Electrocatalytic nitrite oxidation at a Pt(II)-based Metallo-supramolecular polymer interface: Kinetic and mechanistic insights

Abstract

This study reports the synthesis of a novel Pt(II)-based metallo-supramolecular polymer (polyPt) employing 4 '-(4-pyridyl)-2,2 ':6 ',2 ''-terpyridine (4-py-tpy) as the coordinating ligand, which was subsequently utilized as an electrocatalytic modifier for the electrochemical detection of nitrite (NO2-). The synthesized polyPt was deposited onto a glassy carbon electrode (GCE) via drop-casting to construct the polyPt_GCE sensing platform. The morphology and structural characteristics of the polymer were examined by field-emission scanning electron microscopy (FESEM), while energy-dispersive X-ray spectroscopy (EDS) and Fourier-transform infrared spectroscopy (FTIR) were used to verify functional moieties and elemental composition.

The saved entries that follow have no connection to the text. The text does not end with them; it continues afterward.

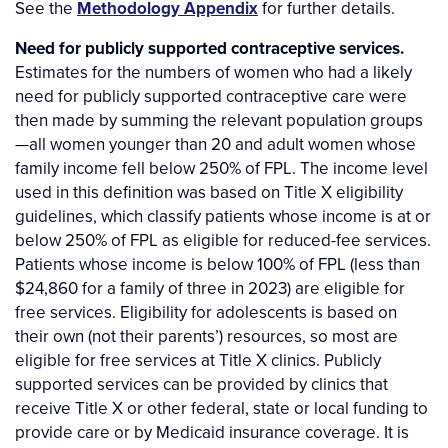
See the
Methodology Appendix
for further details.
Need for publicly supported contraceptive services.
Estimates for the numbers of women who had a likely
need for publicly supported contraceptive care were
then made by summing the relevant population groups
—all women younger than 20 and adult women whose
family income fell below 250% of FPL. The income level
used in this definition was based on Title X eligibility
guidelines, which classify patients whose income is at or
below 250% of FPL as eligible for reduced-fee services.
Patients whose income is below 100% of FPL (less than
$24,860 for a family of three in 2023) are eligible for
free services. Eligibility for adolescents is based on
their own (not their parents’) resources, so most are
eligible for free services at Title X clinics. Publicly
supported services can be provided by clinics that
receive Title X or other federal, state or local funding to
provide care or by Medicaid insurance coverage. It is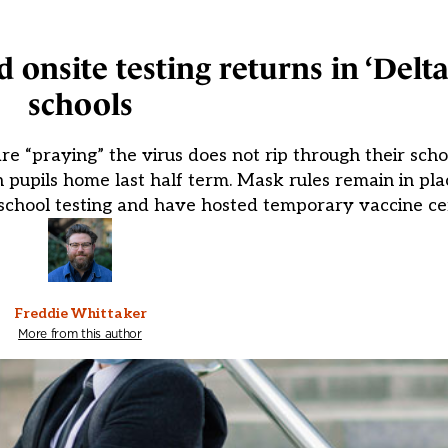
d onsite testing returns in ‘Delt
schools
e “praying” the virus does not rip through their scho
 pupils home last half term. Mask rules remain in pl
school testing and have hosted temporary vaccine cen
Freddie Whittaker
More from this author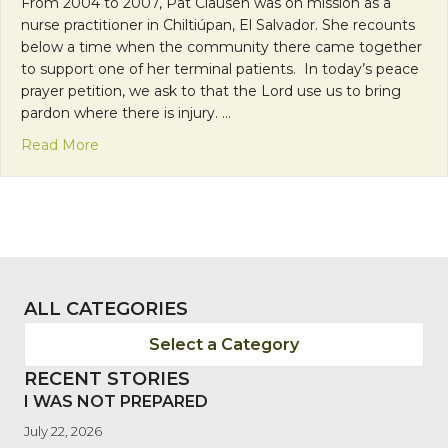
From 2004 to 2007, Pat Clausen was on mission as a
nurse practitioner in Chiltiúpan, El Salvador. She recounts
below a time when the community there came together
to support one of her terminal patients. In today’s peace
prayer petition, we ask to that the Lord use us to bring
pardon where there is injury. …
about “Where there is injury” – Healing presence i
Read More
ALL CATEGORIES
Select a Category
RECENT STORIES
I WAS NOT PREPARED
July 22, 2026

The coordination and stoichiometric interaction between Pt(II) and the 4-py-tpy ligand were confirmed by UV-visible spectrophotometric titration. X-ray photoelectron spectroscopy (XPS) further confirmed the presence of coordinated Pt(II) centers and the preservation of the metal-ligand composition in the polymer framework. Electrochemical characterization was carried out using electrochemical impedance spectroscopy (EIS) and cyclic voltammetry (CV). The interfacial kinetics of nitrite oxidation at the polyPt_GCE were investigated through scan-rate analysis based on the Laviron model together with pH-dependent studies over the range of 3.0 to 9.0. The obtained heterogeneous electron-transfer rate constant and charge-transfer coefficient indicate that nitrite oxidation proceeds via a diffusion-controlled and electrochemically irreversible process, in which mass transport governs the current response while interfacial electron transfer is highly favorable and not rate-limiting. Under optimized experimental conditions, the polyPt_GCE exhibited a linear response toward nitrite concentrations from 5 to 1000 mu M, with a limit of detection (LOD) of 0.76 mu M. The modified electrode showed satisfactory stability, reproducibility, and selectivity toward nitrite oxidation. Furthermore, recovery studies in tap, rain, and lake water matrices demonstrated the practical applicability of the proposed sensing platform. These results highlight the potential of coordination-driven Pt(II) supramolecular polymer frameworks as tunable electrocatalytic interfaces for nitrite detection and provide insight into the structure-activity relationship governing electrochemical nitrite oxidation.